Cuando todo estuvo dispuesto, exigi á mi mujer que me guardara el secreto de todos mis actos desde el día en que visité la tiendecilla del librero, y prometila por mi parte volver tan pronto como las circunstancias me lo permitiesen; díle el poco dinero que me quedaba y nos despedimos. A decir verdad, no me inquietaba por ella, pues era una mujer de las que llaman vividoras, y podía arreglar sus asuntos sin mi auxilio.

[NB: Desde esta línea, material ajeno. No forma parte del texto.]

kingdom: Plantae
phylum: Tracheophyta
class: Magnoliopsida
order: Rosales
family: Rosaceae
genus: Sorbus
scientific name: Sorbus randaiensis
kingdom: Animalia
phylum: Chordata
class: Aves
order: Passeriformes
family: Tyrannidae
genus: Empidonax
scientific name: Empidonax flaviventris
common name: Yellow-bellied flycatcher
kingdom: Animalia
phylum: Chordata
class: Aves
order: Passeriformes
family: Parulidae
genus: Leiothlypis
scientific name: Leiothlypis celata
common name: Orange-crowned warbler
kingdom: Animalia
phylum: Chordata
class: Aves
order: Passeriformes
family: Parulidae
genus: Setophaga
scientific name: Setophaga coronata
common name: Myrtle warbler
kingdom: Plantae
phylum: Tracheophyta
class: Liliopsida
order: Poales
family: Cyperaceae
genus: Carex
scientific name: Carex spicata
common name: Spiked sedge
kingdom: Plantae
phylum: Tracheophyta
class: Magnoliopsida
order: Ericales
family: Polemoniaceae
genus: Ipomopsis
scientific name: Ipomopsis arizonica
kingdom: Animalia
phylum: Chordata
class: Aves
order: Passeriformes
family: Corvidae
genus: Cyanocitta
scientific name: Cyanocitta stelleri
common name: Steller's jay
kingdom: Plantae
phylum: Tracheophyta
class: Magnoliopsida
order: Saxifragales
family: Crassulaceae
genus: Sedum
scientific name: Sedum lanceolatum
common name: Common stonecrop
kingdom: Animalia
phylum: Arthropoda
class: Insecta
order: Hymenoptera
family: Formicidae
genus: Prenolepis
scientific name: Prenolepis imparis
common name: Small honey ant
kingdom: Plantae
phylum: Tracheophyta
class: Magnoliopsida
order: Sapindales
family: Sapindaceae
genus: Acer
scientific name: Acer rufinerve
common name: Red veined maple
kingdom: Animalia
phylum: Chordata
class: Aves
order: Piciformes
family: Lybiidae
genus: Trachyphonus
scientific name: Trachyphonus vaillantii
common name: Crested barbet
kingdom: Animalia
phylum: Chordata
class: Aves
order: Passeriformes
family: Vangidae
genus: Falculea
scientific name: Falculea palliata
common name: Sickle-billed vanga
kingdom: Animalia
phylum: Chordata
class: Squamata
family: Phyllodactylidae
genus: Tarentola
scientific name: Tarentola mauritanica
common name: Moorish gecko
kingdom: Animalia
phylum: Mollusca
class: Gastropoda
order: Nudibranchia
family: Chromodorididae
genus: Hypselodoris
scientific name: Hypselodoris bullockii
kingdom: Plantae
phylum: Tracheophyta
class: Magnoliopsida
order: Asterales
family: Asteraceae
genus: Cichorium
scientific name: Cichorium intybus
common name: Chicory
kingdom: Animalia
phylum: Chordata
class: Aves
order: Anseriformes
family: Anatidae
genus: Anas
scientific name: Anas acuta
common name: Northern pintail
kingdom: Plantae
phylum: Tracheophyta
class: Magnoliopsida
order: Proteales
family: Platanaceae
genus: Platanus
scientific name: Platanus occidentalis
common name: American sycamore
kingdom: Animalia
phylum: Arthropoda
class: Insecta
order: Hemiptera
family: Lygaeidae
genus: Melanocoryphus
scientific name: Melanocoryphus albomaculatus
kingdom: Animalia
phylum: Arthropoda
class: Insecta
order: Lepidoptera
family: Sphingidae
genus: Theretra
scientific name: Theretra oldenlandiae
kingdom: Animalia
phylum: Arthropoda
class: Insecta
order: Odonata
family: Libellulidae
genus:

Hasta creo, hablando con franqueza, que siempre me había tenido por un gandul, por un simple complemento de peso, una especie de hombre bueno para hacer castillos en el aire, y nada más, por lo cual no le disgustaría verse libre de mí. Era ya muy entrada la noche cuando nos despedimos, y ayudado por los tres acreedores que tanto me habian perseguido, trasladé el globo, con su barquilla y demás accesorios, por una senda retirada hasta el sitio donde guardaba todos los demás objetos: los encontré intactos; y di principio á mi tarea.

Era el primero de Abril y la noche estaba tan oscura, como ya he dicho, que no se veía ni una sola estrella; una espesa niebla nos molestaba mucho, pero lo que más me inquietaba era el globo, que á pesar del barniz que le protegia, comenzaba á cargarse de humedad, sin contar que la pólvora podía averiarse también. Hice trabajar mucho á mis tres acreedores, ocupándolos en amontonar hielo al rededor de la barrica central y agitar el ácido en las otras; pero á cada momento me importunaban con sus preguntas para saber qué proyectaba con todo aquel aparato, manifestando su descontento por la ruda tarea que les imponía. Dijéronme que no les era posible comprender lo que podría resultar de bueno haciéndoles mojarse la piel sólo para ser cómplices de tan abominable hechicería.